Сколько примеров терпения — всего лишь обезболивающие ухищрения, приемы непробиваемой обороны от боли, от испытания, от спасения; от Бога. Угрюмые и скрытые отречения от самого звания человека. Плоскости, рассчитанные на то, чтобы судьба прошла поверху и никоим образом не зацепила свою добычу. Угрюмые и глухие и скрытые подравнивания, делающиеся для того, чтобы Сам Бог промахнулся.
[
Газета — величайшее изобретение со времен сотворения мира и безусловно — со времен сотворения души, потому что оно касается, оно затрагивает само основание души. Газета, второе творение. Духовное. Или, вернее, начало, отправная точка раз-творения. Духовного.
Отправная точка второго творения. Или, вернее, отправная точка вырождения, искажения, изменения, которое на деле представляет собой начало раз-творения. Во всяком случае — раз-творения высшего, существенного, центрального, глубокого творения, то есть творения духовного. А в нем, через него, и остальных. И тут надо объясниться внятно.

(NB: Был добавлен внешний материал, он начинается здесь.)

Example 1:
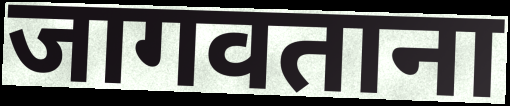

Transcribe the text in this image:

जागवताना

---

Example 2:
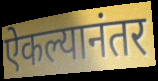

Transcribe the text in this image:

ऐकल्यानंतर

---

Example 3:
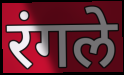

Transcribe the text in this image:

रंगले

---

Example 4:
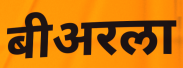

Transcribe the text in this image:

बीअरला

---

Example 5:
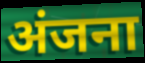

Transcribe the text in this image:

अंजना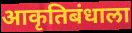
आकृतिबंधाला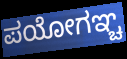
ಪಯೋಗಞ್ಚ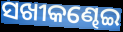
ସଖୀକଣ୍ଢେଇ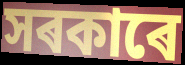
সৰকাৰেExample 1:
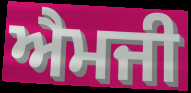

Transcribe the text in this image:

ਐਮਜੀ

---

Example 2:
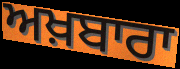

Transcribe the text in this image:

ਅਖ਼ਬਾਰਾ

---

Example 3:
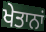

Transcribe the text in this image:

ਖੇਤਾਨਾਂ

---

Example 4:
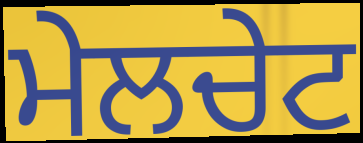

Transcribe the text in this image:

ਮੇਲਚੇਟ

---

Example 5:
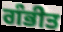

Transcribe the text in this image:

ਗੰਭੀਤ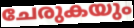
ചേരുകയുംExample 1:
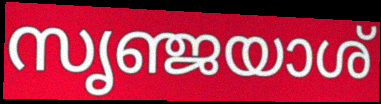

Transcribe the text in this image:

സൃഞ്ജയാശ്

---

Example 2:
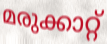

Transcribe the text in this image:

മരുക്കാറ്റ്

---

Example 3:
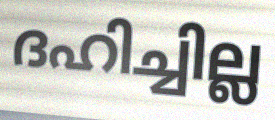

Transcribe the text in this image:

ദഹിച്ചില്ല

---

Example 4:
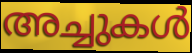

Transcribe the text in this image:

അച്ചുകൾ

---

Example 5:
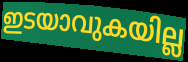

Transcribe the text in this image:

ഇടയാവുകയില്ലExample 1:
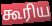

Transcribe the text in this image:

கூரிய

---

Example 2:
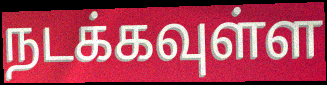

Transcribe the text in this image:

நடக்கவுள்ள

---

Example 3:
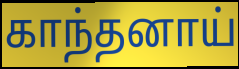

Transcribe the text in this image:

காந்தனாய்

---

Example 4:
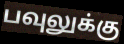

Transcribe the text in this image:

பவுலுக்கு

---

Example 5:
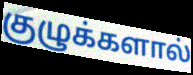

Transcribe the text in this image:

குழுக்களால்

Я убежден, что есть газеты хорошие и газеты плохие. Прежде всего — что есть плохие. И что есть также хорошие и плохие одновременно. В разных пропорциях. Допускаю, что тут есть сложная градация. Допускаю, что мы составим шкалу достоинств. Так вот, я хочу сказать, что не эта шкала меня интересует.
А сама система, в которой она становится шкалой достоинств.

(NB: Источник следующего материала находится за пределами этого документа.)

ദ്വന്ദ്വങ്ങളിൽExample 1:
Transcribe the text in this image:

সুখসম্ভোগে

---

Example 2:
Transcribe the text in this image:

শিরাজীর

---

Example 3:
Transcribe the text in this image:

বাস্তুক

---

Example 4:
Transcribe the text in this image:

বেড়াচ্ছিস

Я убежден, что есть хорошие и плохие издания. И, возможно, немалое число промежуточных. Хорошо то, что хорошая пресса бывает иногда, а возможно часто, плохой; но что плохая пресса никогда не бывает хорошей. Это один и тот же механизм необратимости и постоянной деградации. Проигрываешь всегда. Не выигрываешь никогда. Так вот, я говорю, что плохие газеты делают бесконечно больше зла потому, что они газеты, чем потому, что они плохие, плохая пресса делает бесконечно больше зла потому, что она пресса, чем потому, что она плохая. Здесь мы наконец встречаемся с нашим Бергсоном: плохая готовая идея бесконечно опаснее потому, что она готовая, чем потому, что она плохая; ложная готовая идея бесконечно опаснее потому, что она готовая, чем потому, что она ложная.
В этом смысле изобретение газеты без сомнения составляет эпоху, отмечает важную дату от начала мира, и эта дата и есть дата начала раз-творения. Есть нечто похуже, чем иметь дурные мысли. Это иметь готовые мысли. Есть нечто похуже, чем иметь дурную душу и даже чем делать себе дурную душу. Это иметь готовую душу. Есть нечто похуже, чем даже иметь извращенную душу. Это иметь привычную душу.

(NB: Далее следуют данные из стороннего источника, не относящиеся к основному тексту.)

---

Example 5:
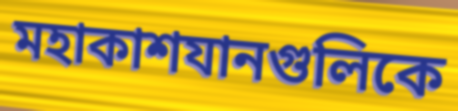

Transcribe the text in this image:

মহাকাশযানগুলিকে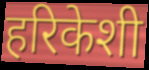
हरिकेशीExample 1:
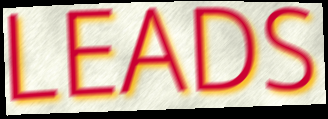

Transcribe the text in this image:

LEADS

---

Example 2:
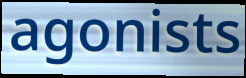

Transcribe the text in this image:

agonists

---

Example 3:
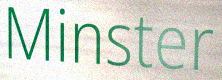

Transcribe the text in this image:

Minster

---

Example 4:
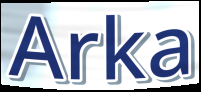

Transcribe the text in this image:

Arka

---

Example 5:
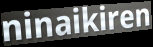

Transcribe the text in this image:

ninaikiren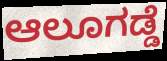
ಆಲೂಗಡ್ಡೆ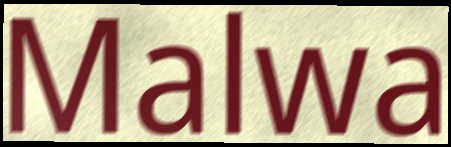
Malwa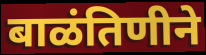
बाळंतिणीनेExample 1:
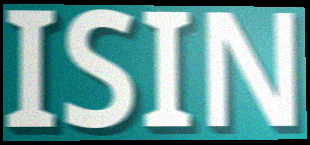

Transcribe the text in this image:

Мы видели, как непостижимые игры благодати и непостижимая милость благодати проникает в дурную душу и даже в извращенную душу и спасают то, что казалось погибшим. Но никто не видел, чтобы можно было смочить то, что покрыто лаком, проникнуть в то, что непроницаемо, пропитать то, что привычно.
Исцеления и победы и спасения, которых добивается благодать, чудесны, и мы видели, как она побеждает и спасает то, что (казалось) потеряно. Но наихудшее отчаяние, наихудшая низость, подлости и преступления, но сам грех — это зачастую брешь в броне человека, брешь в его панцире, через которую благодать может проникнуть сквозь панцирь человеческой жестоковыйности. Но с неорганического панциря привычки соскальзывают все, об него тупится всякий меч.